Exercise: Exactly retype the lines from the top of the data through the line containing "List each element's", leaving out every picture.
Record extracts Block Start
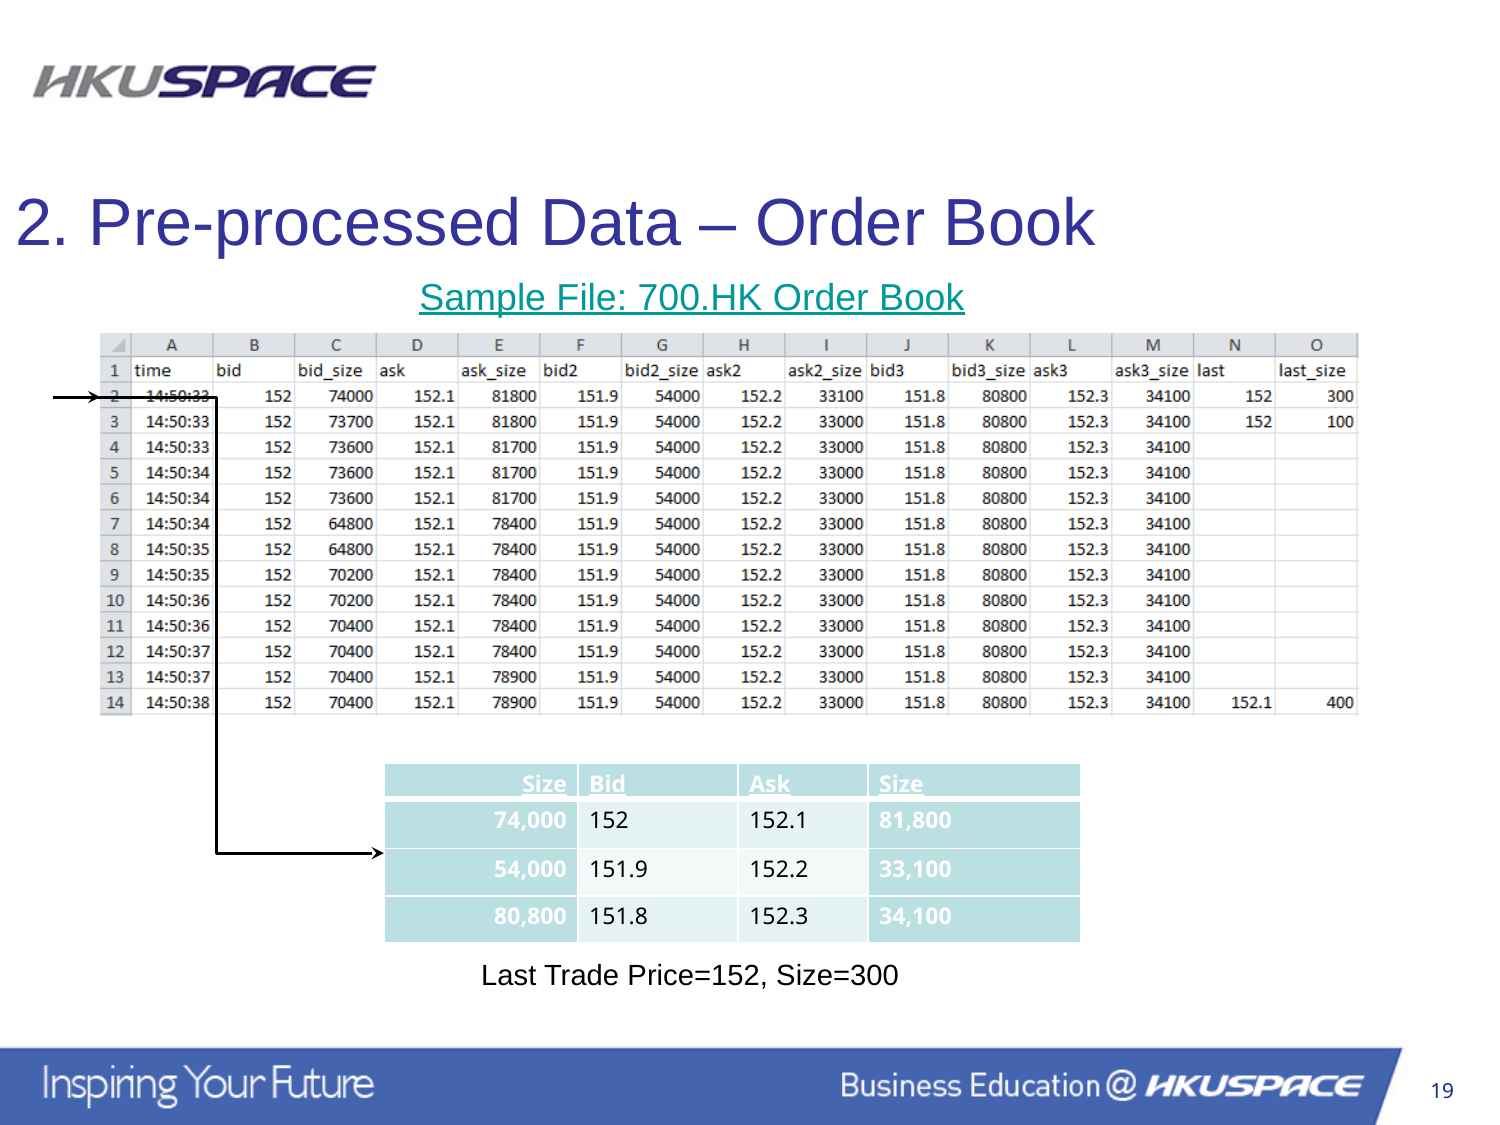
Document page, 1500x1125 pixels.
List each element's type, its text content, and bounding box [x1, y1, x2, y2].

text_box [52, 396, 385, 854]
table_cell 152.3 [739, 897, 867, 942]
table_cell 74,000 [389, 802, 577, 848]
table_cell 34,100 [869, 897, 1080, 942]
title 2. Pre-processed Data – Order Book [0, 101, 1325, 266]
table_cell 81,800 [869, 802, 1080, 848]
text_box Last Trade Price=152, Size=300 [466, 949, 915, 999]
table_cell 54,000 [385, 849, 577, 895]
picture [100, 333, 1359, 717]
table_header Bid [579, 764, 737, 796]
table_cell 80,800 [385, 897, 577, 942]
table_cell 33,100 [869, 849, 1080, 895]
table_header Size [389, 764, 577, 796]
table_cell 152 [579, 802, 737, 848]
table_cell 152.1 [739, 802, 867, 848]
table_cell 151.9 [579, 849, 737, 895]
table_header Ask [739, 764, 867, 796]
text_box Sample File: 700.HK Order Book [404, 265, 980, 326]
table_header Size [869, 764, 1080, 796]
picture [0, 0, 1500, 1125]
slide_number 19 [1415, 1070, 1499, 1125]
table_cell 152.2 [739, 849, 867, 895]
text_box [64, 278, 1483, 1047]
table_cell 151.8 [579, 897, 737, 942]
Record extracts Block End
Solution to the exercise:
Document page, 1500x1125 pixels.
List each element's type, its text content, and bounding box [x1, y1, x2, y2].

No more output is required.